Mass estimations of ejecta from Strombolian explosions by inversion of Doppler radar measurements

We present a new method for estimating particle loading parameters (mass, number, volume) of eruptive jets by inversion of echo power data measured using a volcano Doppler radar (VOLDORAD) during typical Strombolian activity from the southeast (SE) crater of Mount Etna on 4 July 2001. Derived parameters such as mass flux, particle kinetic and thermal energy, and particle concentration are also estimated. The inversion algorithm uses the complete Mie (1908) formulation of electromagnetic scattering by spherical particles to generate synthetic backscattered power values. In a first data inversion model (termed the polydisperse model), the particle size distribution (PSD) is characterized by a scaled Weibull function. The mode of the distribution is inferred from particle terminal velocities measured by Doppler radar for each explosion. The distribution shape factor is found to be 2.3 from Chouet et al.'s (1974) data for typical Strombolian activity, corresponding to the lognormal PSDs commonly characteristic of other Strombolian deposits.
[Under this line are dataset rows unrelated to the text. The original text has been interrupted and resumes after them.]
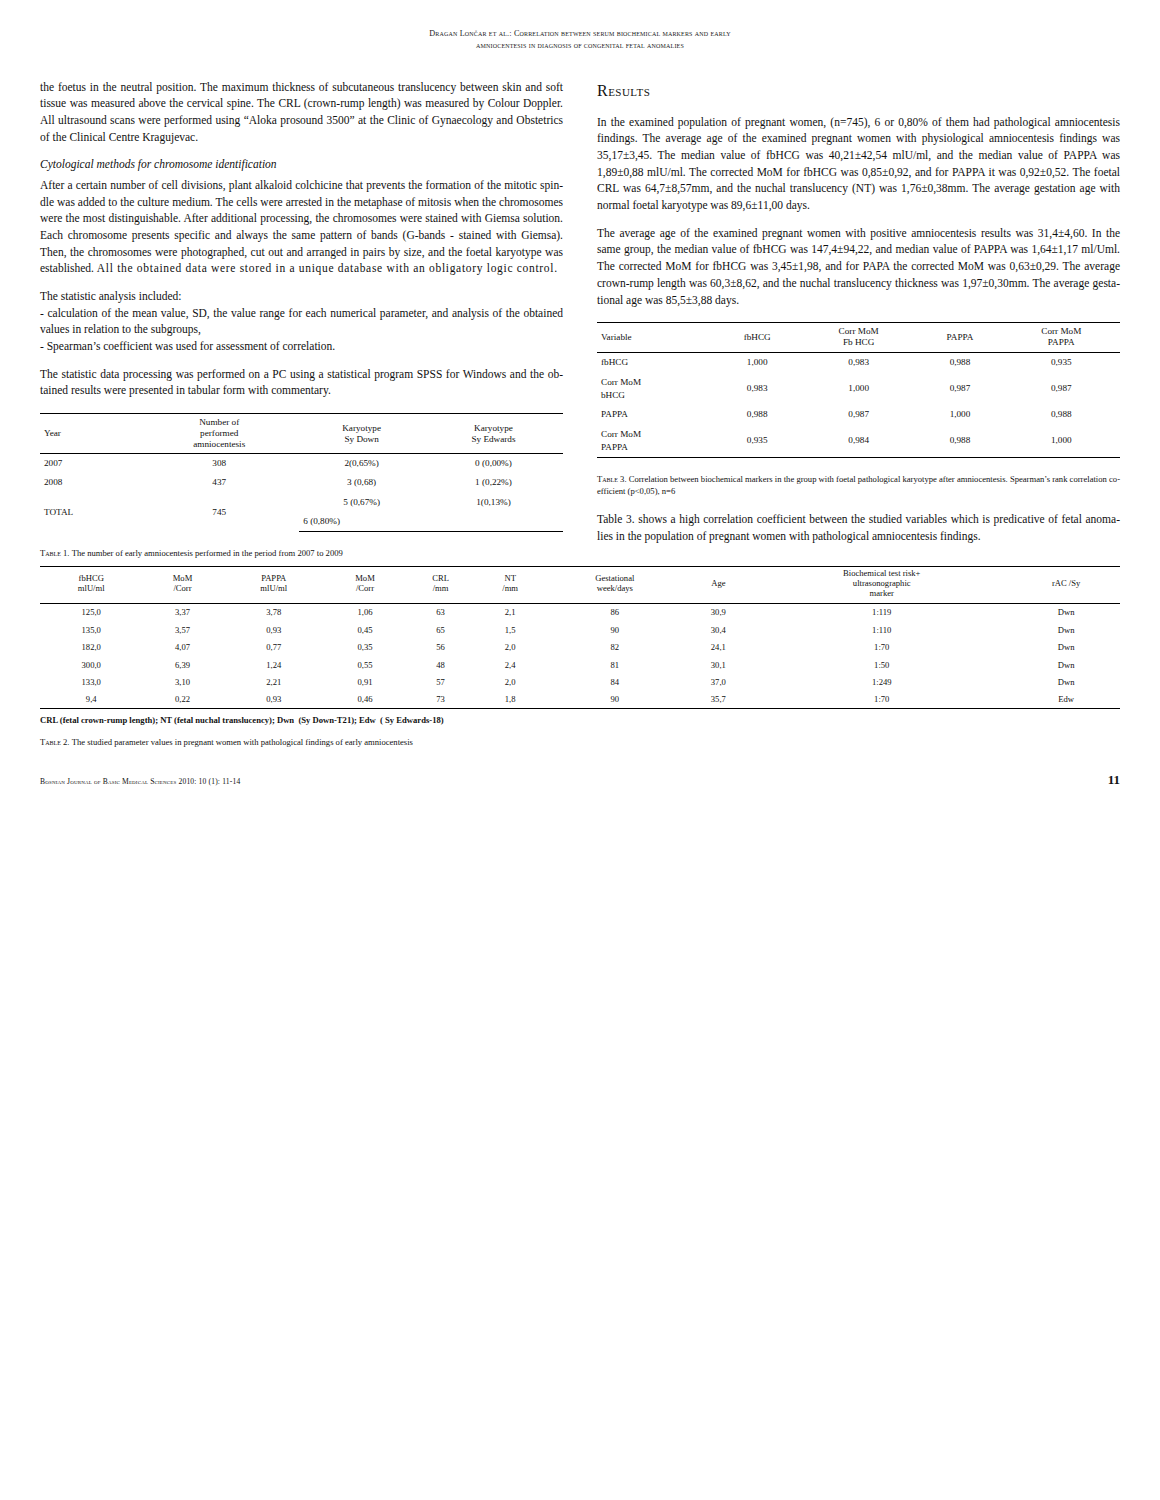Dragan Lončar et al.: Correlation between serum biochemical markers and early
amniocentesis in diagnosis of congenital fetal anomalies
the foetus in the neutral position. The maximum thickness of subcutaneous translucency between skin and soft tissue was measured above the cervical spine. The CRL (crown-rump length) was measured by Colour Doppler. All ultrasound scans were performed using “Aloka prosound 3500” at the Clinic of Gynaecology and Obstetrics of the Clinical Centre Kragujevac.
Cytological methods for chromosome identification
After a certain number of cell divisions, plant alkaloid colchicine that prevents the formation of the mitotic spindle was added to the culture medium. The cells were arrested in the metaphase of mitosis when the chromosomes were the most distinguishable. After additional processing, the chromosomes were stained with Giemsa solution. Each chromosome presents specific and always the same pattern of bands (G-bands - stained with Giemsa). Then, the chromosomes were photographed, cut out and arranged in pairs by size, and the foetal karyotype was established. All the obtained data were stored in a unique database with an obligatory logic control.
The statistic analysis included:
- calculation of the mean value, SD, the value range for each numerical parameter, and analysis of the obtained values in relation to the subgroups,
- Spearman’s coefficient was used for assessment of correlation.
The statistic data processing was performed on a PC using a statistical program SPSS for Windows and the obtained results were presented in tabular form with commentary.
| Year | Number of performed amniocentesis | Karyotype Sy Down | Karyotype Sy Edwards |
| --- | --- | --- | --- |
| 2007 | 308 | 2(0,65%) | 0 (0,00%) |
| 2008 | 437 | 3 (0,68) | 1 (0,22%) |
| TOTAL | 745 | 5 (0,67%) | 1(0,13%) |
| 6 (0,80%) |
Table 1. The number of early amniocentesis performed in the period from 2007 to 2009
Results
In the examined population of pregnant women, (n=745), 6 or 0,80% of them had pathological amniocentesis findings. The average age of the examined pregnant women with physiological amniocentesis findings was 35,17±3,45. The median value of fbHCG was 40,21±42,54 mlU/ml, and the median value of PAPPA was 1,89±0,88 mlU/ml. The corrected MoM for fbHCG was 0,85±0,92, and for PAPPA it was 0,92±0,52. The foetal CRL was 64,7±8,57mm, and the nuchal translucency (NT) was 1,76±0,38mm. The average gestation age with normal foetal karyotype was 89,6±11,00 days.
The average age of the examined pregnant women with positive amniocentesis results was 31,4±4,60. In the same group, the median value of fbHCG was 147,4±94,22, and median value of PAPPA was 1,64±1,17 ml/Uml. The corrected MoM for fbHCG was 3,45±1,98, and for PAPA the corrected MoM was 0,63±0,29. The average crown-rump length was 60,3±8,62, and the nuchal translucency thickness was 1,97±0,30mm. The average gestational age was 85,5±3,88 days.
| Variable | fbHCG | Corr MoM Fb HCG | PAPPA | Corr MoM PAPPA |
| --- | --- | --- | --- | --- |
| fbHCG | 1,000 | 0,983 | 0,988 | 0,935 |
| Corr MoM bHCG | 0,983 | 1,000 | 0,987 | 0,987 |
| PAPPA | 0,988 | 0,987 | 1,000 | 0,988 |
| Corr MoM PAPPA | 0,935 | 0,984 | 0,988 | 1,000 |
Table 3. Correlation between biochemical markers in the group with foetal pathological karyotype after amniocentesis. Spearman’s rank correlation coefficient (p<0,05), n=6
Table 3. shows a high correlation coefficient between the studied variables which is predicative of fetal anomalies in the population of pregnant women with pathological amniocentesis findings.
| fbHCG mlU/ml | MoM /Corr | PAPPA mlU/ml | MoM /Corr | CRL /mm | NT /mm | Gestational week/days | Age | Biochemical test risk+ ultrasonographic marker | rAC /Sy |
| --- | --- | --- | --- | --- | --- | --- | --- | --- | --- |
| 125,0 | 3,37 | 3,78 | 1,06 | 63 | 2,1 | 86 | 30,9 | 1:119 | Dwn |
| 135,0 | 3,57 | 0,93 | 0,45 | 65 | 1,5 | 90 | 30,4 | 1:110 | Dwn |
| 182,0 | 4,07 | 0,77 | 0,35 | 56 | 2,0 | 82 | 24,1 | 1:70 | Dwn |
| 300,0 | 6,39 | 1,24 | 0,55 | 48 | 2,4 | 81 | 30,1 | 1:50 | Dwn |
| 133,0 | 3,10 | 2,21 | 0,91 | 57 | 2,0 | 84 | 37,0 | 1:249 | Dwn |
| 9,4 | 0,22 | 0,93 | 0,46 | 73 | 1,8 | 90 | 35,7 | 1:70 | Edw |
CRL (fetal crown-rump length); NT (fetal nuchal translucency); Dwn (Sy Down-T21); Edw ( Sy Edwards-18)
Table 2. The studied parameter values in pregnant women with pathological findings of early amniocentesis
Bosnian Journal of Basic Medical Sciences 2010: 10 (1): 11-14
11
The polydisperse model inversion converges toward the Weibull scale factor producing the best fit between synthetic and measured backscattered power. A cruder, alternative monodisperse model is evaluated on the basis of a single size distribution assumption, the accuracy of which lies within 25% of that of the polydisperse model. Although less accurate, the monodisperse model, being much faster, may be useful for rapid estimation of physical parameters during real‐time volcano monitoring. Results are illustrated for two explosions at Mount Etna with contrasted particle loads. Estimates from the polydisperse model give 58,000 and 206,000 kg as maxima for the total mass of pyroclasts, 26,400 and 73,600 kg s −1 for mass flux rates, 38 and 135 m 3 (22 and 76 m 3 equivalent magma volume) for the pyroclast volumes, and 0.02–0.4 and 0.06–0.12 kg m −3 for particle concentrations, respectively. The time‐averaged kinetic energy released is found to be equal to 4.2 × 10 7 and 3.9 × 10 8 J, and thermal energy is estimated at 8.4 × 10 10 and 3 × 10 11 J.